Probiotics for maintenance of remission in Crohn's disease

Crohn's disease causes chronic inflammation of the intestines. Common symptoms include abdominal pain and diarrhoea. Probiotics are living microorganisms that are thought to benefit health by altering the growth and activity of bacteria in the intestines thereby reducing inflammation. Seven small studies of variable quality were reviewed. The studies tested the effect of maintenance treatment with probiotics (e.g. Lactobacilli GG, Escherichia coli strain Nissle 1917, VSL#3, Saccharomyces boulardii) among patients with Crohn's disease in remission. Remission was induced by medical or surgical treatment. The studies lasted for 6 months to a year. The studies did not demonstrate any benefit for probiotic treatment. Probiotics were generally well tolerated and few side effects were reported. Reported side effects include bloating, diarrhoea, constipation, nausea and epigastric pain. Currently, there is no evidence to support the use of probiotics for the maintenance treatment of Crohn's disease. It is possible that larger studies might show that this approach to treatment is effective.

Authors' conclusions: 

There is no evidence to suggest that probiotics are beneficial for the maintenance of remission in CD. All of the included studies enrolled small numbers of patients and may have lacked statistical power to show differences should they exist. Larger trials are required to determine if probiotics are of benefit in Crohn's disease.

Read the full abstract...

Crohn's disease (CD) is characterised by episodes of disease activity and symptom-free remission. Probiotics are microorganisms that can potentially benefit health, and have been evaluated as an alternate means of preventing relapse in patients with CD.

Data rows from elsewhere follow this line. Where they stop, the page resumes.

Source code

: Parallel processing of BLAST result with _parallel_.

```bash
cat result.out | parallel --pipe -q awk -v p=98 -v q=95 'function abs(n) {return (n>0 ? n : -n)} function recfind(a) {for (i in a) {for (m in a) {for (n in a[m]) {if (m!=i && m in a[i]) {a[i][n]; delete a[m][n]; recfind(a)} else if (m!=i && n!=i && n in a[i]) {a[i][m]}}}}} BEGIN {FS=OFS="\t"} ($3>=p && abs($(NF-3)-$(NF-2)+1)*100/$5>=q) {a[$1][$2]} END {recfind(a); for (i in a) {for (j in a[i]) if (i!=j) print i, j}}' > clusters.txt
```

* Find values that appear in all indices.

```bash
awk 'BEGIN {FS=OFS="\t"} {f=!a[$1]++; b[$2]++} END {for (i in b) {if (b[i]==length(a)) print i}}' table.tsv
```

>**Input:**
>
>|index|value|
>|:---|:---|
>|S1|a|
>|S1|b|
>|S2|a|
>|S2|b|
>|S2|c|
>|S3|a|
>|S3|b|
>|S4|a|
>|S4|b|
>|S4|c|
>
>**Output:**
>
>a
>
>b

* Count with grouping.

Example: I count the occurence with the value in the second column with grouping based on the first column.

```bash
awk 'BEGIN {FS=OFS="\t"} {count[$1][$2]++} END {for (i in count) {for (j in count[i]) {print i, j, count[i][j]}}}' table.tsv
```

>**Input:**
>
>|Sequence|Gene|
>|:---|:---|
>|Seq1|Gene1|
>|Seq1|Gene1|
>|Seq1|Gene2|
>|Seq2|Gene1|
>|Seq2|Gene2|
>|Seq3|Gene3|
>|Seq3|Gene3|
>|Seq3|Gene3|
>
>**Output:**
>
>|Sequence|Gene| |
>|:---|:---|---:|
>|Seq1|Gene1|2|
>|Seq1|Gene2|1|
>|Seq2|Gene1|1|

To assess the effectiveness of probiotics for the maintenance of remission in CD.

Search strategy: 

The following databases were searched: the Cochrane Database of Systematic Reviews (2005, Issue 3); the Cochrane Central Register of Controlled Trials (2005, Issue 3); the Cochrane IBD/FBD Group Trials Register (2005), MEDLINE (1966 - 2005); EMBASE (1980 - 2005); ISI Web of Knowledge (BIDS) 1981 - 2005; On-line clinical trials databases (2005); and review articles. Experts in the field were contacted for unpublished data.

Selection criteria: 

Randomised controlled trials of probiotic therapy.

Data collection and analysis: 

Two independent reviewers performed data extraction and assessment of methodological quality. The primary outcome was the relative risk (RR) of relapse after maintenance treatment (and 95% confidence intervals [CI]).

Main results: 

Seven small studies were identified and varied according to probiotics tested, methodological quality and medication regimen. No studies were pooled for statistical analysis.

There was no statistically significant benefit of E. coli Nissle for reducing the risk of relapse compared to placebo (RR 0.43, 95% CI 0.15 to 1.20), or Lactobacillus GG after surgically-induced remission (RR 1.58, 95% CI 0.30 to 8.40) or medically-induced remission (RR 0.83, 95% CI 0.25 to 2.80).

There was no statistically significant benefit of probiotics for reducing the risk of relapse compared to maintenance therapy employing aminosalicylates or azathioprine (RR 0.67, 95% CI 0.13 to 3.30), and in this study the probiotic Lactobacillus GG was associated with adverse events.

In children, there was there was no statistically significant difference between Lactobacillus GG and placebo for reducing the risk of relapse (RR 1.85, 95% CI 0.77 to 4.40).

A small study using the yeast Saccharomyces boulardii demonstrated a difference that was not statistically significant in favour of probiotic combined with a reduced level of maintenance therapy over standard maintenance treatment alone (RR 0.17, 95% CI 0.02 to 1.23).